Accumulating evidence demonstrates that AMPK also exerts a key role in maintaining mitochondrial dynamics, redox homeostasis, inflammation, and fibrosis through regulating multiple signaling pathways [28]. AMPK-Drp1 axis is involved in Sirt3-mediated attenuation of cardiac injury after infarction [29]. Activation of AMPK by Ligustilide induces Drp1-mediated mitochondrial fission and mitophagy leading to protection of nerve cell apoptosis, whereas knockdown of AMPKα2 attenuates LIG-mediated beneficial effect [30]. Moreover, pharmacological activation of AMPK also ameliorates endothelial dysfunction and ER stress by suppression of Drp1 activity [31]. ROS is mainly produced as a by-product of mitochondrial metabolism and is a critical contributor to I/R-induced mitochondrial dysfunction and cardiac injury [32]. Previous studies showed that activation of AMPK inhibits mitochondrial ROS production via multiple signaling pathways, such as NOX4, NF-κB/NLRP3, SIRT1-PGC-1α, and OPA1 during I/RI [33-35]. Here, our results indicated that RGDS-mediated activation of LKB1-AMPK signaling remarkably reduced ROS, 8-OHdG, and Drp1 levels but increased Mfn1/2 levels (Figures 4(b), 4(c), and 6(a)), suggesting that inhibition of Fn1 can activate LKB1-AMPK signaling to attenuate mitochondrial dysfunction and oxidative stress in I/R hearts.

Following myocardial I/RI, cardiac fibroblasts play important roles in inflammatory and fibrotic process. I/R could increase ROS production and potassium efflux in cardiac myofibroblasts, which in turn activate inflammasomes and subsequent IL-1β release, leading to initiation of inflammatory response and recruitment of macrophages and neutrophils in the ischemic heart. Furthermore, inflammatory cytokines can stimulate myofibroblast activation and cause excessive collagen accumulation resulting in cardiac fibrosis [36, 37]. Interestingly, several studies show that short-time I/R (2-24 h) can significantly increase expression of collagen I/III (1.5-fold) and fibrotic area (about 15-25-fold) in the myocardial tissues of rats or mice compared with sham control [38-40], suggesting that increased collagen production is an early event during myocardial I/RI. Consistent with these data, our results further confirmed that I/R for 24 and 72 h also markedly increased expression of cardiac collagen I, collagen III, and ɑ-SMA and fibrotic area compared with sham control, and this effects were greatly inhibited in RGDS-treated hearts (Figures 4(d) and 4(e)). Notably, AMPK plays an important role in myocardial fibrosis and inflammation. For example, activation of AMPK inhibits cardiac fibrosis through hepatocyte nuclear factor 4 alpha (HNF-4α)-TGF-β1 signaling [41]. Pharmacological activation of AMPK reduces the inflammatory response via blocking NF-κB during hypoxia and reoxygenation condition [42]. Consistent with these findings, our results indicated that RGDS treatment markedly activated LKB1-AMPK signaling, which inhibited I/R-induced activation of TGF-β1 and NF-κB (p-P65) pathways, thereby leading to suppression of inflammation and fibrosis in I/R hearts (Figures 4(f) and 6(a)), showing that blocking Fn1 improves myocardial I/RI partially via LKB1-AMPK-mediated inhibition of inflammation and fibrosis.

5. Conclusion

This study provides new evidence supporting the hypothesis that inhibition of Fn1 attenuates myocardial I/RI and myocyte apoptosis, possibly by activating the AMP-LKB1-AMPK-mediated signaling pathways. However, further experiments are warranted to understand the mechanisms underlying Fn1 inhibition of LKB1-AMPK signaling and test whether Fn1 targeting represents a novel target for intervention of ischemic heart diseases in other animals.

-=-=-

## Exercise 1
Answer from the passage on Fn1 and AMPK signaling:
(a) ROS is mainly produced as a by-product of what?
(b) What fold increase in collagen I/III expression did short-time I/R produce in the cited rat and mouse studies?
(c) Besides myocardial I/RI, what does inhibition of Fn1 attenuate according to the conclusion?
## Exercise 2
Echo the stretch of the passage on Fn1 and AMPK signaling from "5. Conclusion" through "in other animals.".
The listing that comes next is not needed.

## Saved data entries
-=-=-

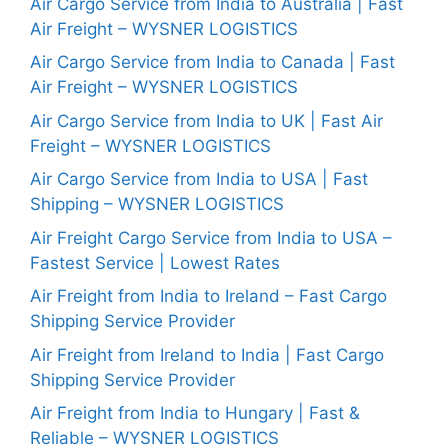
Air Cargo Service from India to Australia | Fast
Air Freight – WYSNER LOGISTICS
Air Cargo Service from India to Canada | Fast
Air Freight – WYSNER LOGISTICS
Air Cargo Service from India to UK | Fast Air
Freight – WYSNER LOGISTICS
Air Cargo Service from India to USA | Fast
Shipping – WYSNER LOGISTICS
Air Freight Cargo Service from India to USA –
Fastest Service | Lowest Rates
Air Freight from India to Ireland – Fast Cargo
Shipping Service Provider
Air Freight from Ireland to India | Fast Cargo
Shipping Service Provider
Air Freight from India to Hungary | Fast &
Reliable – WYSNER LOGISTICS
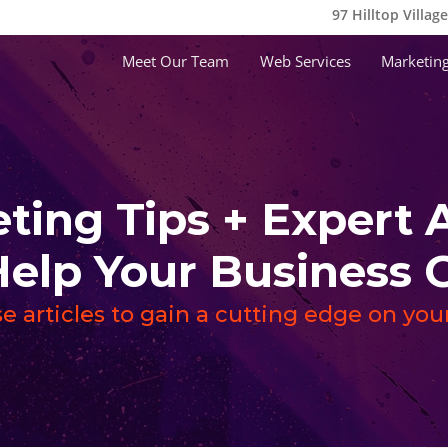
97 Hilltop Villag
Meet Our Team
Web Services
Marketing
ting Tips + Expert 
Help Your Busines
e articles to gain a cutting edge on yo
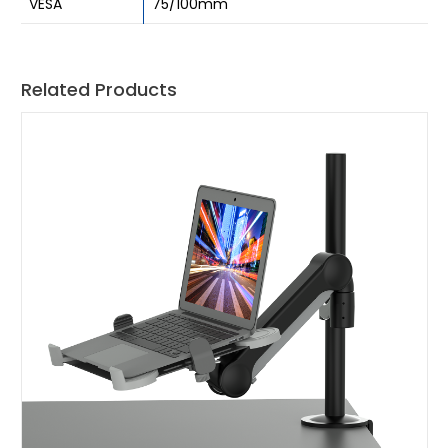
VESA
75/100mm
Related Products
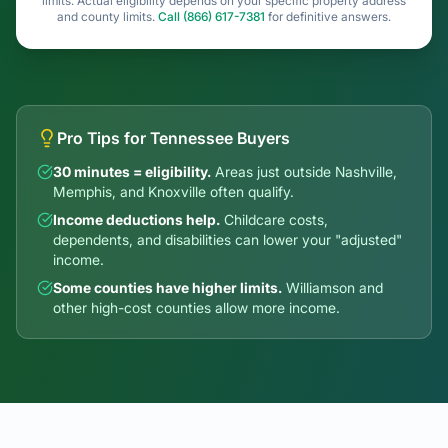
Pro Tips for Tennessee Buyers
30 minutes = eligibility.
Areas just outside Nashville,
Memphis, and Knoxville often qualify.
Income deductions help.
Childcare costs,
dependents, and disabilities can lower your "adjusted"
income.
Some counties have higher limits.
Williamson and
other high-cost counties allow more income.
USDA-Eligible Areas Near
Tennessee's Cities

-=-=-

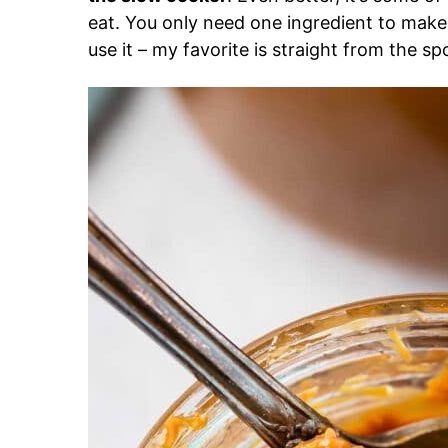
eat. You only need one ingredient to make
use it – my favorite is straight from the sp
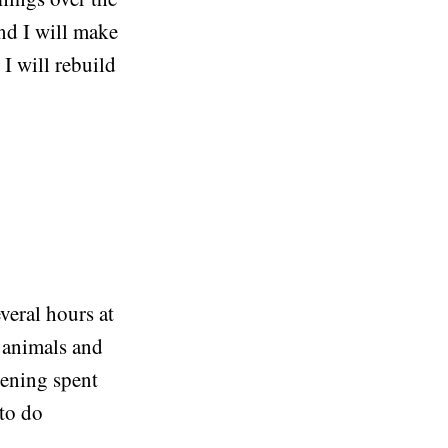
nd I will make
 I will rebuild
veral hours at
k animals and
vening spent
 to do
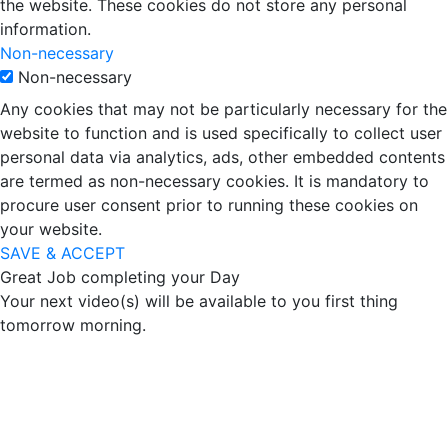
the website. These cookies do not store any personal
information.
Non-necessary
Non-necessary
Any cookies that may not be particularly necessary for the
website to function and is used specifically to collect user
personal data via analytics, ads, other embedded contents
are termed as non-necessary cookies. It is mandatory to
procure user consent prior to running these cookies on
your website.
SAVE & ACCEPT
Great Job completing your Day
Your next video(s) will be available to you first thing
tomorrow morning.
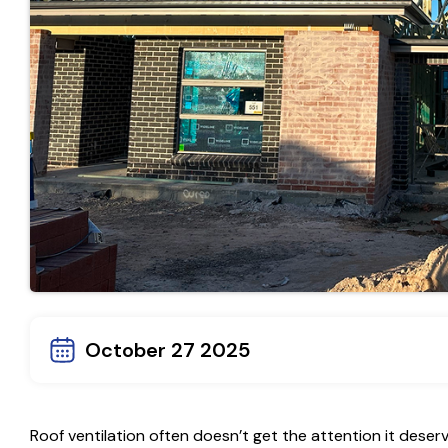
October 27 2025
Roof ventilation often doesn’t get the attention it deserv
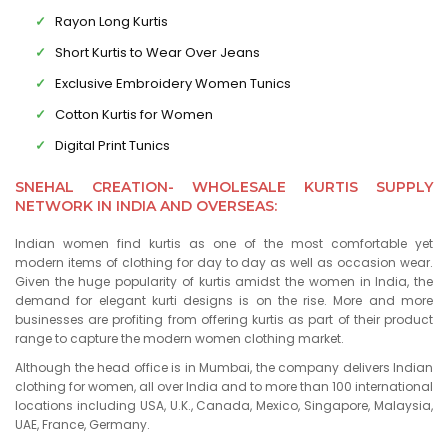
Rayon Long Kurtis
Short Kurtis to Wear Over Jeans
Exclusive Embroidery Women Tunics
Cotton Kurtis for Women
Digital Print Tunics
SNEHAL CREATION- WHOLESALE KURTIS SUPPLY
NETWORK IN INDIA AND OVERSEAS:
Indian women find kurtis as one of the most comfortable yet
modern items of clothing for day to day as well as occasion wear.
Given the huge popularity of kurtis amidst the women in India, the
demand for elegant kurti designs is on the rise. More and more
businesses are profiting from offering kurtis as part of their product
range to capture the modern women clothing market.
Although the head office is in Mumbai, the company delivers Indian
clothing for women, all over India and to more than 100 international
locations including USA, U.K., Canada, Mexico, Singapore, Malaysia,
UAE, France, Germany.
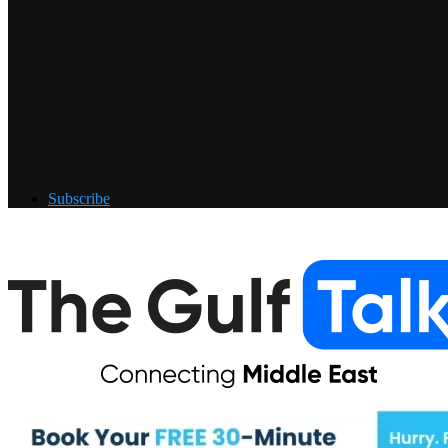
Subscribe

-=-=-

## Answer area 1
(a) Mitochondrial metabolism.
(b) 1.5-fold.
(c) Myocyte apoptosis.

## Answer area 2
5. Conclusion

This study provides new evidence supporting the hypothesis that inhibition of Fn1 attenuates myocardial I/RI and myocyte apoptosis, possibly by activating the AMP-LKB1-AMPK-mediated signaling pathways. However, further experiments are warranted to understand the mechanisms underlying Fn1 inhibition of LKB1-AMPK signaling and test whether Fn1 targeting represents a novel target for intervention of ischemic heart diseases in other animals.